Пир начался с закуски: салат из авокадо с креветками и вареного лосося с молодой картошкой. Но если честно, плевать мне на эти вкусности… Дэйв Кливер, скотина, умеет же вешать лапшу на уши своими байками: стоит только мне повернуться в их сторону, я вижу одно и то же: Николь заходится от смеха, кокетливо поправляет волосы или кладет ладонь ему на руку, как бы говоря: «Прекрати сейчас же, или я просто умру от смеха». Оторопь берет от этой картины. Может, он и прав. Может, женщины и в самом деле всегда вознаграждают настойчивость. Они хотят быть желанными, а если ты желаешь достаточно сильно, обладай женщиной сколь угодно долго, пока способен проявлять настойчивость, пока у тебя в запасе есть слова, которые могут ее рассмешить или развлечь.
— Ваш друг ужасно забавный, — сообщает мне по секрету Николь, когда Дэйв убегает, чтобы быстренько прочитать еще несколько анекдотов в подло припрятанной где-нибудь в туалете книжонке.
— Правда? А я и понятия не имел, что он такой очаровашка. Мне кажется, он к вам слегка неравнодушен.
— Он такой… — Такой какой?

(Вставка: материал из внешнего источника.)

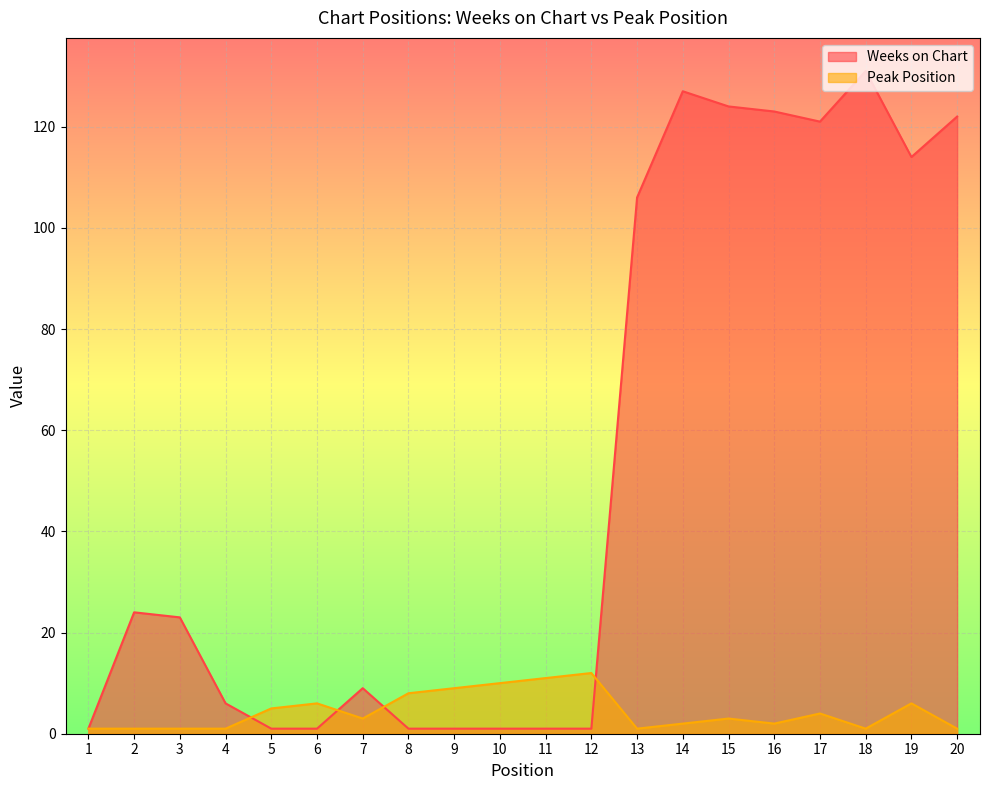

Reading right to left, transcribe all the data shown in this chart.

Weeks on Chart: 20=122	19=114	18=131	17=121	16=123	15=124	14=127	13=106	12=1	11=1	10=1	9=1	8=1	7=9	6=1	5=1	4=6	3=23	2=24	1=1
Peak Position: 20=1	19=6	18=1	17=4	16=2	15=3	14=2	13=1	12=12	11=11	10=10	9=9	8=8	7=3	6=6	5=5	4=1	3=1	2=1	1=1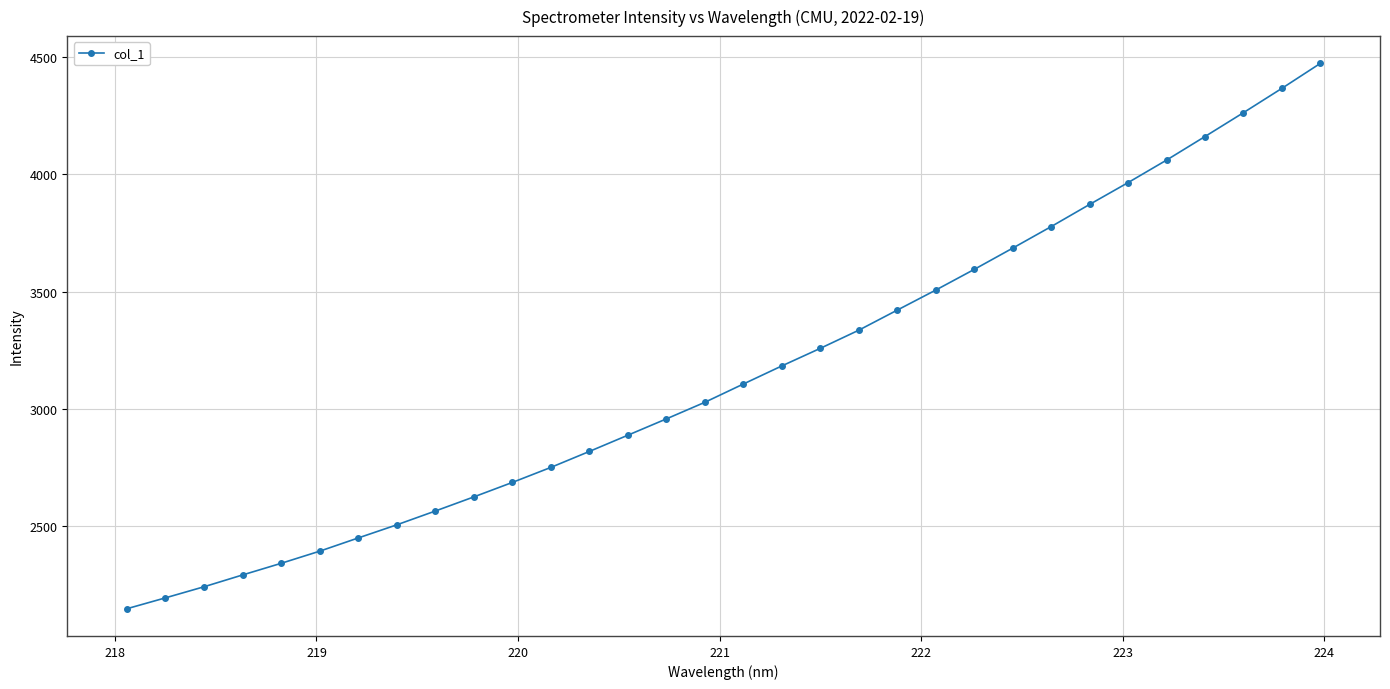

What is the smallest value displayed?

2148.7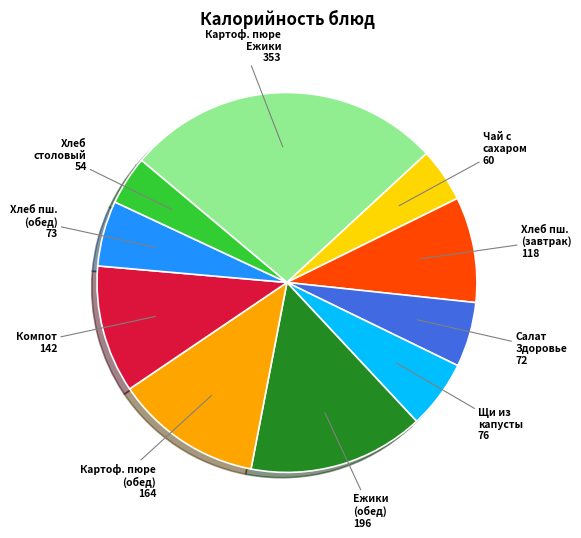

How many segments does this pie chart have?

10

Такой маленький? Такой нелепый? Какой? — Он такой напористый, не так ли? Чем он занимается?
— Кто, Гэри? — И тут я решаюсь на такой фокус, которого сам от себя не ожидал. Сперва постукиваю пальцем по носу, как бы раздумывая. А потом доверительно сообщаю: — Только никому не говорите, прошу вас. Гэри собирается принять участие в организации одного интересного предприятия в Интернете, и если все сложится удачно, то вложенные десять миллионов принесут ему лично, дайте-ка подумать… да, около сотни миллионов фунтов. Теоретически, конечно.
— Ну да, конечно.
— Ну, на самом деле вряд ли, но на половину этой суммы он может смело рассчитывать.
— Понимаю.
— Ведь наш Гэри маленький, но просто фантастически… гениальный.

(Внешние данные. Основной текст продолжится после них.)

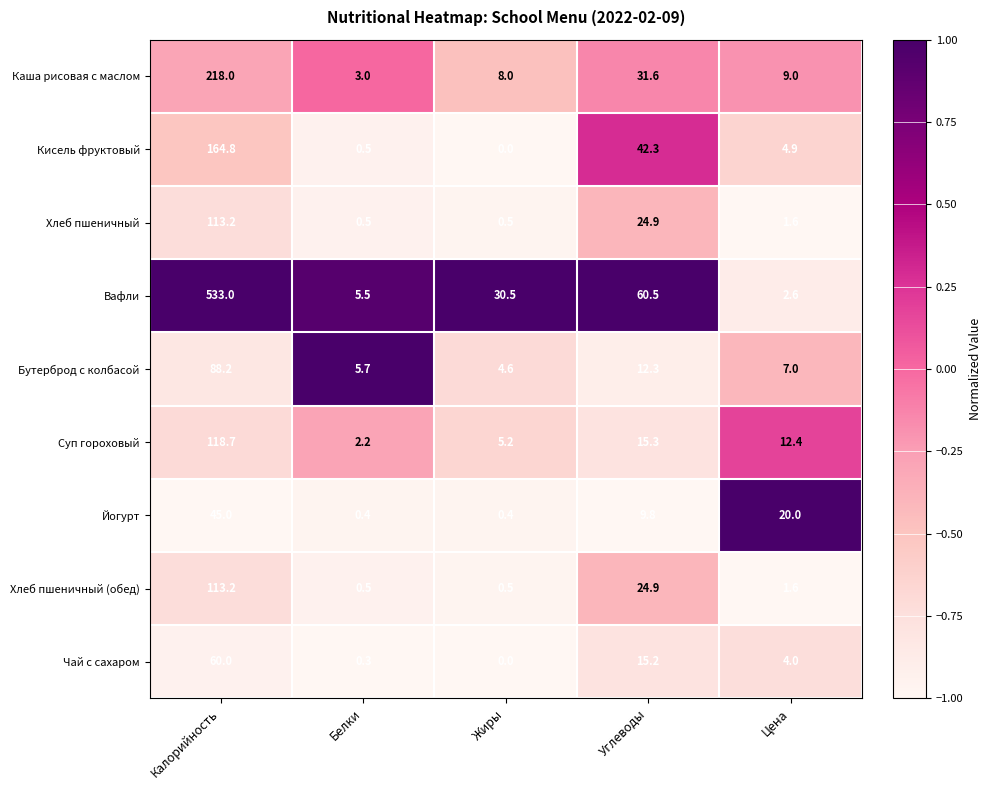

What is the minimum value for Вафли?

2.6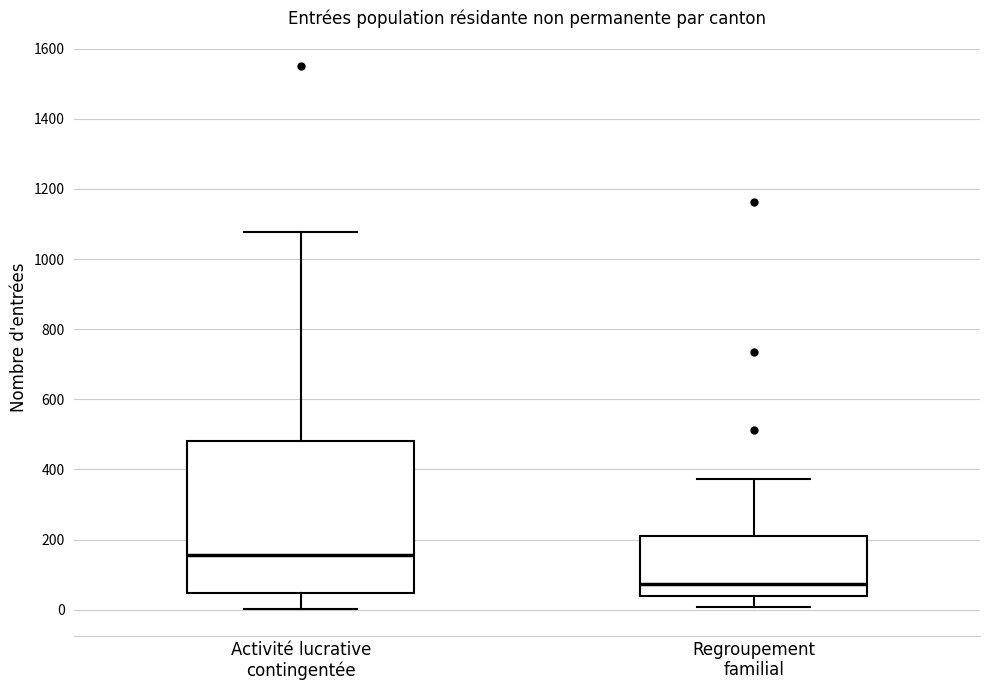

Where does the lower whisker of the box for Activité lucrative contingentée end on the y-axis? The values are not printed on the chart, so give them approximately, as read against the axis.

0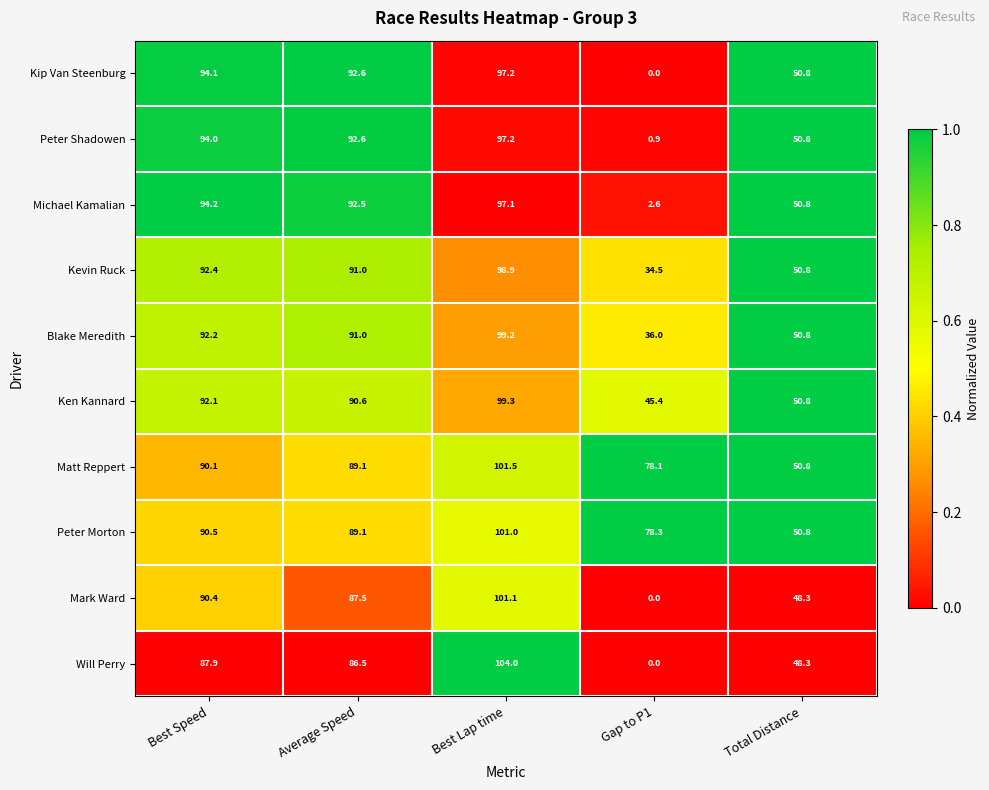

At which label does Michael Kamalian reach its minimum?

Gap to P1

Николь как-то сразу посерьезнела. По-моему, мои слова произвели на нее сильное впечатление. Странно, почему я не рассказал ей, что он вдобавок насильник и сексуальный маньяк.

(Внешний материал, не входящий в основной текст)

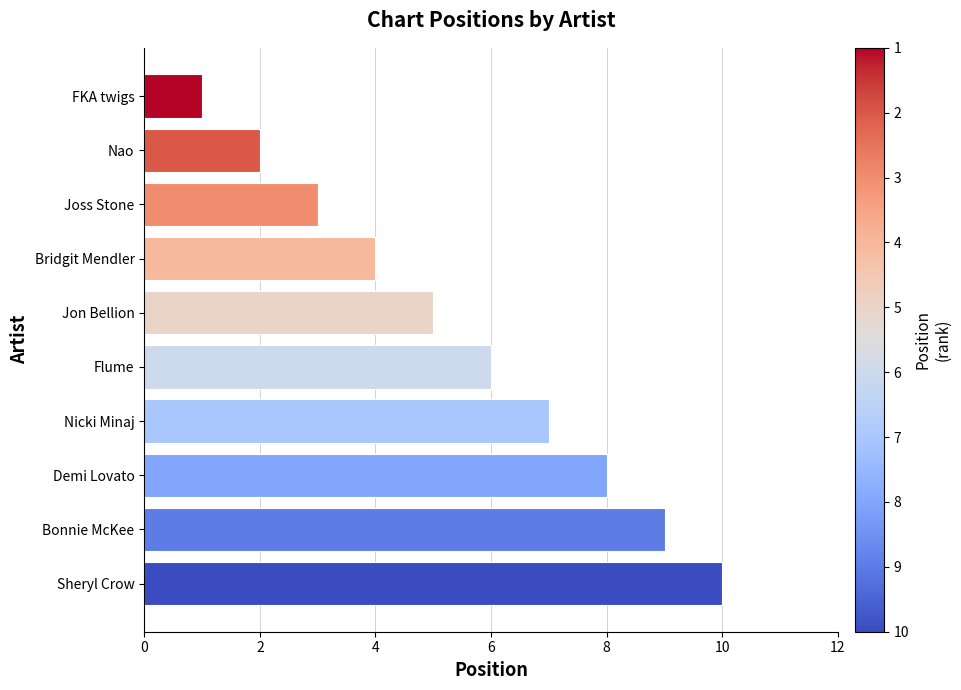

Is it true that the value at FKA twigs is 0?

False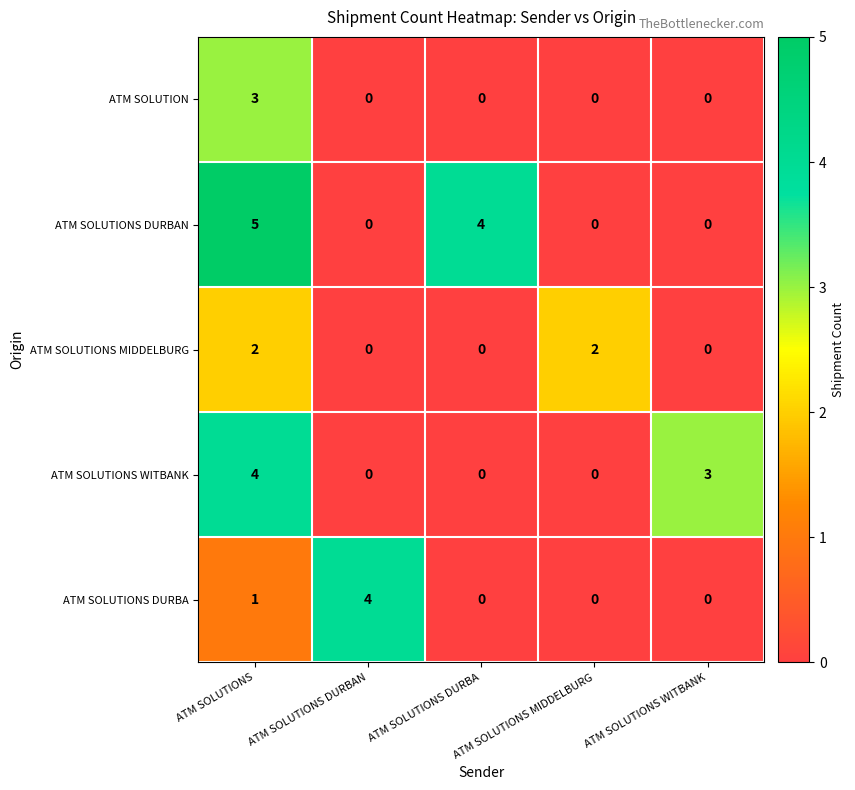

What is the total value across all series at ATM SOLUTIONS?

15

— А чем занимается эта его интернет-компания?
— А вот об этом вы спросите у него самого.
Когда «Солтмарш» возвращается на свое место, я быстро отворачиваюсь к Стиву, чтобы не расхохотаться во все горло.
— Слушай, я сказал Николь, что Кливер — интернет-миллионер, — шепчу я ему на ухо.
— То есть, конечно, Солтмарш?
— Ну да, Солтмарш. Ужас, по-моему, она поверила.
Стив знакомит меня со своей красавицей-соседкой, с которой, как оказывается, он познакомился в «БарБушКе». Она сообщает, что работает редактором-монтажером в Сараево, и предлагает мне сигарету. Я говорю, что бросил. Глаза ее сразу вспыхивают.
— У нас есть одна поговорка, — улыбается она. — Если бросил курить, закуришь снова. Бросил пить — запьешь снова. Бросил играть в карты — когда-нибудь снова возьмешь их в руки. Но вот если бросил трахаться… это уже навсегда.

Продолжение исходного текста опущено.